Renewal for Royal Roads’ iconic water wheel

Restored water wheel in the Japanese Gardens.

Japanese Gardens exude harmony and serenity. From the precise placement of stones to the careful selection and situation of plant groupings, each creation is designed as an oasis of tranquility.

That doesn’t mean the garden is silent. In addition to the chirping of birds and buzzing of insects, there is the gurgling of cool stream water over smooth rocks and, in the case of the garden at Royal Roads University, the gentle scoop and splash of a hundred-year-old water wheel. Created not to power a mill but to provide a soothing sound, the wheel helps fulfill the role of water in the Japanese Gardens, an element of calm, continuity and renewal.

That water wheel, built and installed on a small stream sometime between 1915 and 1930, and repaired more than 20 years ago, needed renewal itself.

Thanks to funding from a variety of donors, the wheel was taken down before Christmas 2020 and sent to Vintage Woodworks Inc. in Saanichton, BC to be rebuilt. It’s the first project of A Vision in Bloom, the Royal Roads fundraising campaign launched this week to restore and maintain the university’s historic gardens.

“It’s going to go back into its home in the Japanese Gardens and it will become a real attraction for visitors,” says Carolyn Levesque, Royal Roads’ Associate vice-president, Operations and Resilience. “That will be quite something, to hear the sound of the water in the garden.”

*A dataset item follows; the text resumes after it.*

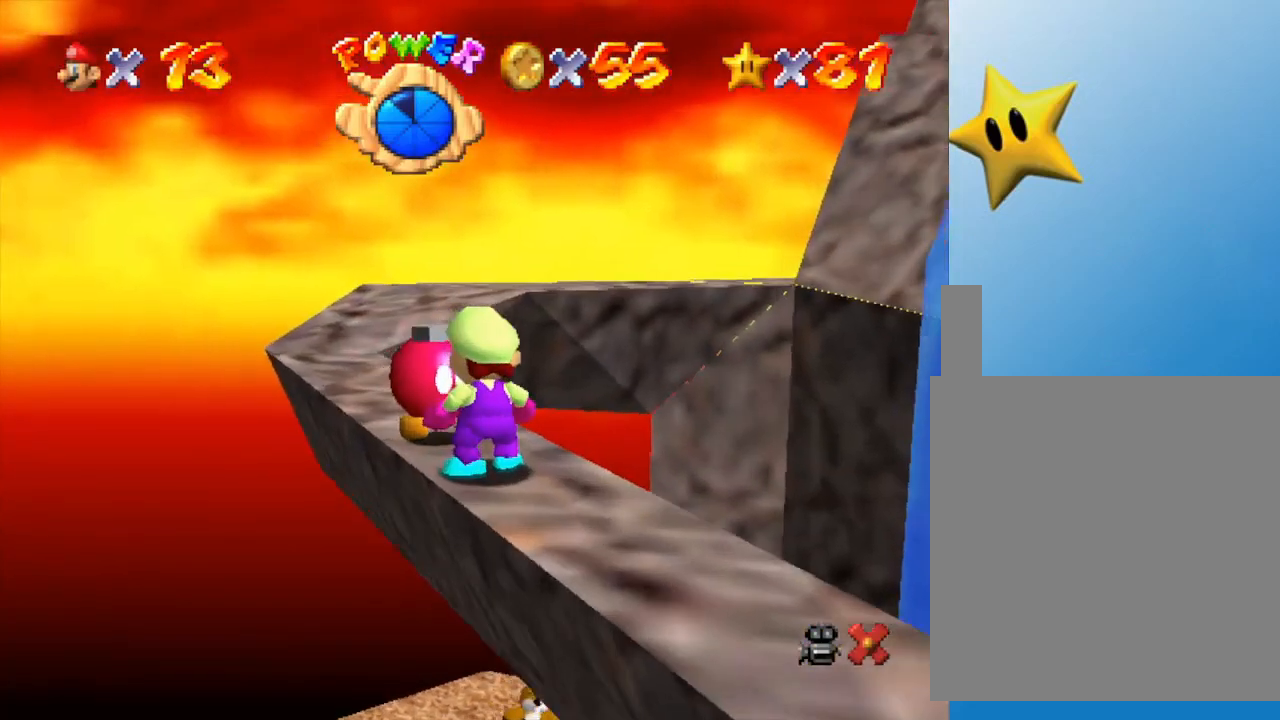
Gameplay with a controller (Nintendo layout); each line is a JSON object with the inputs held at the frame after it. "events" lists button and stick changes between this image and that frame as [ms after this image, input, new state], when the widget could be followed in between. Not read: L3 R3.
{"buttons": ["A"], "left_stick": "center", "events": [[117, "A", "down"], [217, "A", "up"], [300, "A", "down"], [400, "A", "up"], [433, "A", "down"]]}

Jenny Seeman, the university’s archives manager, notes that the original wheel was built of teak and has been repaired a number of times; it was last restored around 1999, when RRU worked with students from Vancouver Island’s Camosun College on the project.

Ken Coley-Donohue’s expert joiners at Vintage Woodworks were most recently tasked with rebuilding the iconic wheel from Royal Roads, which is a National Historic Site. Coley-Donohue, who is the president and owner of the 40-year-old company than handles custom window, door and storefront restorations, says it took four workers about 160 hours using a mixture of modern tools, old-world skills and unique, sustainable materials to recreate the seven-foot-one-inch diameter wheel.

He explains that the previously rebuilt wheel was made mainly of a combination of cedar and white oak. His crew used accoya, a type of pine that is brined and heat treated, without the use of toxic chemicals, to allow for longevity while exposed to the elements. That was crucial, he says, because of Royal Roads’ focus on and dedication to principles of environmental sustainability.

Vintage Woodworks’ ticketed joiners understood how all the pieces needed to go together to reflect the original construction, but they used a new five-axis CNC machine — a computer-controlled precision fabrication device — to cut those pieces based on detailed measurements and instructions they entered into the AutoCAD software.

The final product should last several more decades, Coley-Donohue says.

Ron Granados, Royal Roads’ director of operations, says Vintage’s sustainable approach to this project is consistent with the university’s commitment to the environment. He notes the importance of contributions from Vancouver Island community members to the water wheel restoration as well as the many other works contained in theVision in Bloom campaign aimed at sustaining and maintaining the gardens and grounds.

“It’s important to highlight the beauty of the gardens, the importance to us to maintain the gardens the way they are, and even to improve them,” he says. “But we can’t improve them without community support. Without those donations, the water wheel still would not be repaired.”

The water wheel unveiling is the first project under A Vision in Bloom, which has an initial target of $100,000 to support work on restoring and revitalizing the historic Hatley Park gardens on campus.